Aktor opowiedział o niepokojącym rozwoju wydarzeń w podcaście ATV Húzós, w którym wyjawił, że jego stan się pogorszył. Oprócz pięciu przerzutów do kości walczy z rakiem węzłów chłonnych i obecnie nie nadaje się do pracy w teatrze, ponieważ bardzo szybko się męczy.

napisał Blikk .

Aktor był w tym tygodniu gościem Húzós Rónai z podcastem Egonal i w programie powiedział, że coraz trudniej mu znosić chorobę i leczenie.

„Nie nadaję się teraz do teatru. Przynajmniej nie teraz. Strzelam i tam też się męczę, ale strzelanie utrzymuje we mnie ducha, a jak jest nagrywanie, bo wtedy nic nie czuję, ale potem się męczę. Bardzo szybko się męczę, ale to pewnie przez chemię i mam nadzieję, że to już koniec”

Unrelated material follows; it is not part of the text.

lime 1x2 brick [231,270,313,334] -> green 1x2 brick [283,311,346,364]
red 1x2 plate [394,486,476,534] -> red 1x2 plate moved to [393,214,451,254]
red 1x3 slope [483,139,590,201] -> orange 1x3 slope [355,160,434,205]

– powiedział Revicky na antenie.

„Nie zdawałam sobie sprawy, że mam tak poważną chorobę. Powiedzieli, że mam mnóstwo komórek nowotworowych, w biopsji nie znaleźli ani jednej zdrowej komórki, więc trzeba było wszystko wyciąć.

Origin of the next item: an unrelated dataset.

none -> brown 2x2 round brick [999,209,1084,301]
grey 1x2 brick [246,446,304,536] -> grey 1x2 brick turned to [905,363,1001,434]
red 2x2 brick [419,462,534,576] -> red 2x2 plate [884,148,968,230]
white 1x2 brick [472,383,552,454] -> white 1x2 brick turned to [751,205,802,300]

Lekarz ujawnił, że nie jest to nowość, ale ma 5-10 lat. A to oznacza, że ​​od dziesięciu lat choruję na raka, ale nic nie zauważyłam, poza tym, że przez noc zatkała mi się cewka moczowa. To coś eksplodowało, nie było po tym śladów”

aktor wspominał przeszłość.

Gábor Reviczky najpierw podkreślił, że nie chce chemioterapii, ale potem tomografia PET wykazała, że ​​problem jest większy, niż myślał.

„Okazało się, że w kościach są pięciokrotne przerzuty, mam też raka gruczołu szyi. To już jest powikłanie i nie jest to ta sama komórka nowotworowa, która znajdowała się w prostacie, ale mogła nadal się rozwijać. I z tego powodu oczywiście akceptuję chemię, bo najstraszniejszą śmiercią jest śmierć na raka kości, kiedy pacjenci umierają z krzykiem z bólu”

– powiedział w programie Gábor Revicky.